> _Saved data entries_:
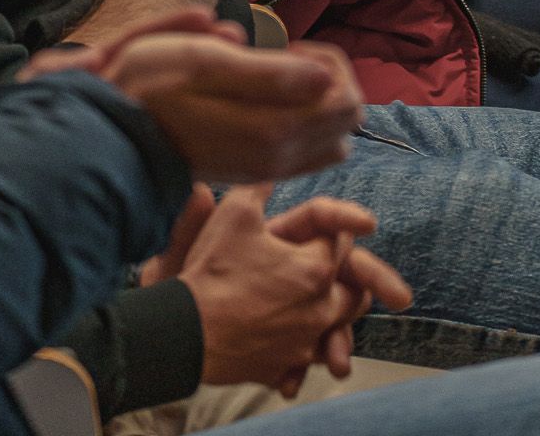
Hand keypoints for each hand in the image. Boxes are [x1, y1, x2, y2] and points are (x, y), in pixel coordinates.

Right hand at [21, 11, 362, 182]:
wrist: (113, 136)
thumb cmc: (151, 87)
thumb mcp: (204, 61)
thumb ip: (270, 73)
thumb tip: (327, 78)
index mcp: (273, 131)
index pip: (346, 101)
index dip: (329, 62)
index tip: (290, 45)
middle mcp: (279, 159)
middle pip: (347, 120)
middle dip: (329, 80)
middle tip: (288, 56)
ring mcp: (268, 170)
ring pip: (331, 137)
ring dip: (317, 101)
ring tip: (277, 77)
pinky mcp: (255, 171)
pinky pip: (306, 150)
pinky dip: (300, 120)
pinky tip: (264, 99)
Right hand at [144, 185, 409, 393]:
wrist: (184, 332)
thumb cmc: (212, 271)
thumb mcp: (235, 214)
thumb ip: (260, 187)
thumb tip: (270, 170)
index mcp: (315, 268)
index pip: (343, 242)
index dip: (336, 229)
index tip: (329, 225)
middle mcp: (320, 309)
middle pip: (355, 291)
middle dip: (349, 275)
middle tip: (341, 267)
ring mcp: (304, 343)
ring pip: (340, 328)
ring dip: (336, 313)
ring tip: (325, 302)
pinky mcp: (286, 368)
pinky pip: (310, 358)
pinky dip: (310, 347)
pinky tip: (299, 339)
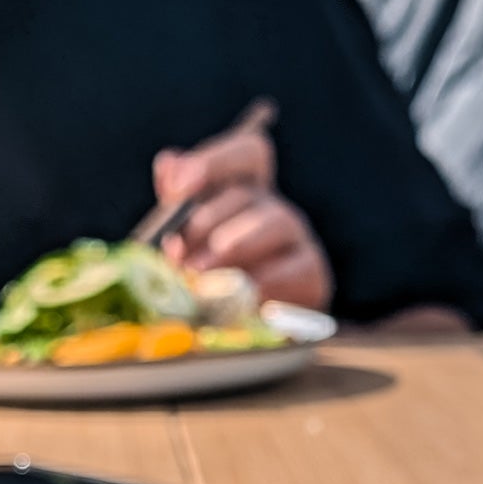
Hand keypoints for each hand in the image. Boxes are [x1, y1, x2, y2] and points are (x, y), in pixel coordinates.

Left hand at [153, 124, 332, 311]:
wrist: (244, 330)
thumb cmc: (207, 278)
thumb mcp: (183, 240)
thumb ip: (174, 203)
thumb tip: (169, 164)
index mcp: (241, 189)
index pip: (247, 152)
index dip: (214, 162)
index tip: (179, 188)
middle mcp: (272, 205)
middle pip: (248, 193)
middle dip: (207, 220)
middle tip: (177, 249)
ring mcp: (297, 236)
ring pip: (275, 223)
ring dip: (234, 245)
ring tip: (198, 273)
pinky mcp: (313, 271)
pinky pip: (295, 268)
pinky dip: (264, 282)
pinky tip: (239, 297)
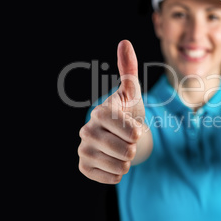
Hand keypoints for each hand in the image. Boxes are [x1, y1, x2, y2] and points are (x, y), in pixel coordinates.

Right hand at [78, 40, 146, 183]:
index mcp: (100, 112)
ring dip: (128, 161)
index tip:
* * *
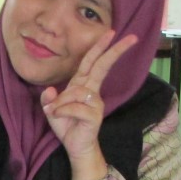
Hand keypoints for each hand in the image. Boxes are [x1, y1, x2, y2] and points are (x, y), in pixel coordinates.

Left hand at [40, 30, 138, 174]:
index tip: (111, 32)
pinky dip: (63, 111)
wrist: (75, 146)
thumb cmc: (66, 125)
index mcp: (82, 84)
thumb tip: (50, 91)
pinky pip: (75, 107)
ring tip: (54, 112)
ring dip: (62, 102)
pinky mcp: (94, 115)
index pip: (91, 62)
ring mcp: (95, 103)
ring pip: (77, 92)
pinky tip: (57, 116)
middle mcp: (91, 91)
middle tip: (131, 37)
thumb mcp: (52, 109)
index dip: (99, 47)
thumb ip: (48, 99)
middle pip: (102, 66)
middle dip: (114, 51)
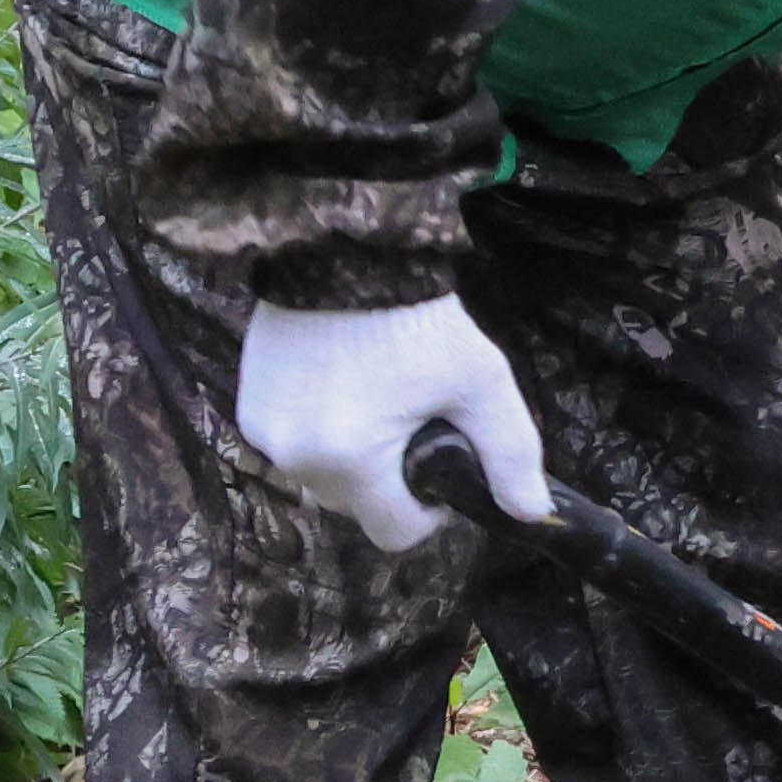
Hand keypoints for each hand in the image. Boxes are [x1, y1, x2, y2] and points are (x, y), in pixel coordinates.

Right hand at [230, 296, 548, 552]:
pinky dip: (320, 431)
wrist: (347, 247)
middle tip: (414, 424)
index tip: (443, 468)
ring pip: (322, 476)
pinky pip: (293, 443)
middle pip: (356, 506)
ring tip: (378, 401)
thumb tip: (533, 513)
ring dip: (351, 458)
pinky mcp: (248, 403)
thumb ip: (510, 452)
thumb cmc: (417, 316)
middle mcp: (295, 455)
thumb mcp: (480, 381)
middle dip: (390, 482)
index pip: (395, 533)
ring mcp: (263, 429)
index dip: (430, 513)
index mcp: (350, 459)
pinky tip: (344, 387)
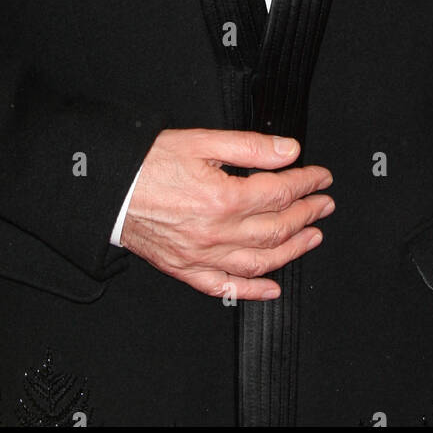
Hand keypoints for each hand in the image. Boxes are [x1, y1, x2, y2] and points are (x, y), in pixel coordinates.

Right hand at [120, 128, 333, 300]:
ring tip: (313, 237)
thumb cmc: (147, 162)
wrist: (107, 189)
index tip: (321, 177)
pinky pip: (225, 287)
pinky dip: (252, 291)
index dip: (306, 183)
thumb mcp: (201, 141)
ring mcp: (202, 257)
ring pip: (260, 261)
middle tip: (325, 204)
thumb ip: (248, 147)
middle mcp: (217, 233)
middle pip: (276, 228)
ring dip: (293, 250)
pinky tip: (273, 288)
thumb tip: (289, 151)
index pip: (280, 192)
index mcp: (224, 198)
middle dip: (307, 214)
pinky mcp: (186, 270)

> _Your goal_:
Write out again exactly the lines above from the one with "index mcp: (315, 268)" through the one with "index pip: (247, 152)", adding no other lines and no pictures.

> _Response box_:
index mcp: (315, 268)
index pip: (343, 242)
index dip: (336, 229)
index tip: (329, 225)
middle mcp: (320, 309)
middle pip: (355, 291)
middle dip: (349, 275)
middle tip: (341, 267)
ring mcp: (304, 343)
ring pip: (340, 328)
ring dip: (336, 313)
ring tip: (325, 302)
pinky mcp: (286, 368)
pinky pip: (310, 358)
pinky dip: (310, 347)
pinky tip: (299, 339)
Hand keypoints for each hand in the image. Boxes are [x1, y1, x2, y2] and points are (x, y), in pixel coordinates.

Left hand at [153, 124, 332, 311]:
wrist: (244, 330)
thumb cmc: (207, 278)
thumb mcp: (183, 240)
thumb ip: (174, 203)
thumb tip: (169, 164)
index mcp: (241, 189)
index pip: (247, 152)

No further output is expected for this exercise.